Peter Mampreh Dombourian (March 24, 1920 - January 13, 1992), was active in musical circles in New Orleans, Louisiana, as a music educator, conductor, and musician.

==Early life==
Peter was the third of four sons of Mampreh Bedros Dombourian (1884–1950), a successful Oriental rug merchant, and Zartouhi Bedrossian Dombourian (1892–1958). Both parents were born in Ichme, Turkey. His paternal grandfather, Bedros Dombourajian, was killed by the Turks in 1898. Mampreh immigrated to the United States in 1904, establishing his rug business in New Orleans in 1910. In 1911, Mampreh brought Zartouhi to the United States. Mampreh helped numerous family members escape Armenia to the United States. Peter and his brothers (Vartan, Masis, and Robert) were raised by their extended Armenian family in New Orleans.

==Music education career==
Dombourian was best known as a music educator. He earned Bachelor's and master's degrees in Music Education from Louisiana State University, with an interruption to serve as an Army battery officer from 1942 to 1946. In recognition of his positive influence on music education in Louisiana, Peter was awarded an Honorary Doctor of Humane Letters degree by the University of New Orleans in December, 1989; and the Orleans Parish School Board established the Peter Dombourian Music Hall of Fame in 2004.

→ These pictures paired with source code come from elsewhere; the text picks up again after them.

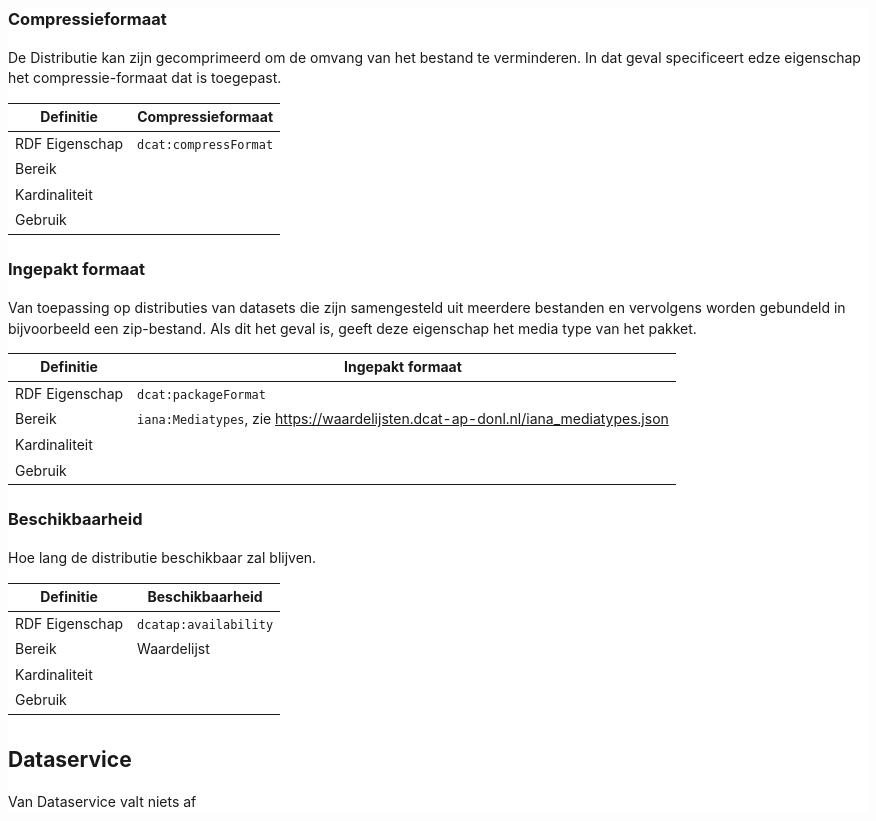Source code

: ### Compressieformaat

De Distributie kan zijn gecomprimeerd om de omvang van het bestand te verminderen. In dat geval specificeert edze eigenschap het compressie-formaat dat is toegepast.

| Definitie      | Compressieformaat     |
| -------------- | --------------------- |
| RDF Eigenschap | `dcat:compressFormat` |
| Bereik         |                       |
| Kardinaliteit  |                       |
| Gebruik        |                       |

### Ingepakt formaat  

Van toepassing op distributies van datasets die zijn samengesteld uit meerdere bestanden en vervolgens worden gebundeld in bijvoorbeeld een zip-bestand. Als dit het geval is, geeft deze eigenschap het media type van het pakket.

| Definitie      | Ingepakt formaat                                                                  |
| -------------- | --------------------------------------------------------------------------------- |
| RDF Eigenschap | `dcat:packageFormat`                                                              |
| Bereik         | `iana:Mediatypes`, zie https://waardelijsten.dcat-ap-donl.nl/iana_mediatypes.json |
| Kardinaliteit  |                                                                                   |
| Gebruik        |                                                                                   |

<div class="issue" data-number="9"></div>

### Beschikbaarheid

Hoe lang de distributie beschikbaar zal blijven.

| Definitie      | Beschikbaarheid       |
| -------------- | --------------------- |
| RDF Eigenschap | `dcatap:availability` |
| Bereik         | Waardelijst           |
| Kardinaliteit  |                       |
| Gebruik        |                       |

## Dataservice

<p class="note" title="Leeg">
Van Dataservice valt niets af
</p>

Dombourian began his career as band director at Behrman High School in Algiers, Louisiana in 1946, but became band director at his alma mater, Fortier High School, in the fall of 1947. He continued in that position until 1970, except for a brief stint as an Army battalion adjutant during the Korean War. He also served as band director at John F. Kennedy High School (1971 – 1974). Beginning in 1974, he served as Supervisor of Music for the Orleans Parish School Board. During his term as Music Supervisor, he inaugurated the music program at Benjamin Franklin High School, where he remained as the part-time band director and music teacher until 1991, when he stepped down for health reasons. Wynton Marsalis, Dombourian's band student at Franklin High School, said of him: "He had a love for music; always encouraged me to play; gave me a chance to play. He knew a lot of music, too."

In 1964, Dombourian was selected as one of the nation's 10 Most Outstanding Band Directors by The School Musician magazine. His Fortier High School bands captured Superior ratings from the Louisiana Music Educators Association for 20 consecutive years, and were invited to play concerts at the Washington D.C. Cherry Blossom Festival, the New York World's Fair, Expo '67 in Montreal, Hemis-Fair '68 in San Antonio, and Expo '70 in Osaka, Japan. His Kennedy and Franklin High bands played concerts at Walt Disney World and the Mexican International Festival in Mexico City.

Dombourian was the first high school band director elected to membership in the prestigious American Bandmasters Association. During his career, he served as President of the Louisiana Music Educators Association, Convention Chairman for the Louisiana Music Educators National Conference and for the American Bandmasters’ convention, President of the Beta Omega chapter of Phi Mu Alpha, President of the LSU Music Alumni Association, President of the Louisiana chapter of Phi Beta Mu, and State Chairman of the National Band Association. In 1986, he was named to the Louisiana Music Educators Association Hall of Fame.

==New Orleans music scene==
He also was a member of such professional organizations as the American Federation of Musicians, the American School Band Directors Association, the American String Teachers Association, and the Music Teachers National Association.
Dombourian's knowledge of local musicians and their regard for his musical and managerial abilities combined to make him an excellent organizer as well as a conductor. Summers weren't complete in New Orleans without the Summer Pops Concerts, which he co-founded and for which he served as conductor and treasurer. He served for 20 years as music director for Le Petit Theatre du Vieux Carré and conducted the New Orleans Civic Symphony. In 1975 he founded the New Orleans Concert Band, which performed at both the New Orleans and Vancouver World's Fairs, and which continues to flourish (www.neworleansconcertband.org).

One of the personal highlights of Dombourian's career was conducting the world premiere of “Songs of Ararat,” a work for concert band by Loris Chobanian, in December, 1990. The work, commissioned by Peter's students and friends in honor of his 70th birthday, was premiered by the New Orleans Concert Band.

==Guest conducting==
Dombourian's success led to many guest conducting appearances around the globe, including the Sony Band in Tokyo, the Prefecture of Police Band in Paris, the U. S. Marine Band, the U.S. Army Field Band, and the U.S. Air Force Band. He was also guest conductor for the New Orleans Philharmonic Symphony Orchestra, the Louisiana All-State Orchestra, the Governor's Honor Orchestra, and the Louisiana Music Educators’ Honors Band.

==Musical performance==
Peter's principal musical instruments were the viola and the flute. He performed with the New Orleans Ballet, the New Orleans Summer Pops Orchestra, the Saenger Theater Orchestra, and the University Of New Orleans Opera Orchestra, among others.

==Personal life==
Dombourian was a long-time deacon of St. Charles Avenue Baptist Church and a board member of the Rotary Club of New Orleans. He was married for 45 years to Joyce Boyle Dombourian; they had two daughters, Joyce Markrid and Zartouhi (who is a noted piccoloist), and two granddaughters, Julienne and Joycelyn Eby.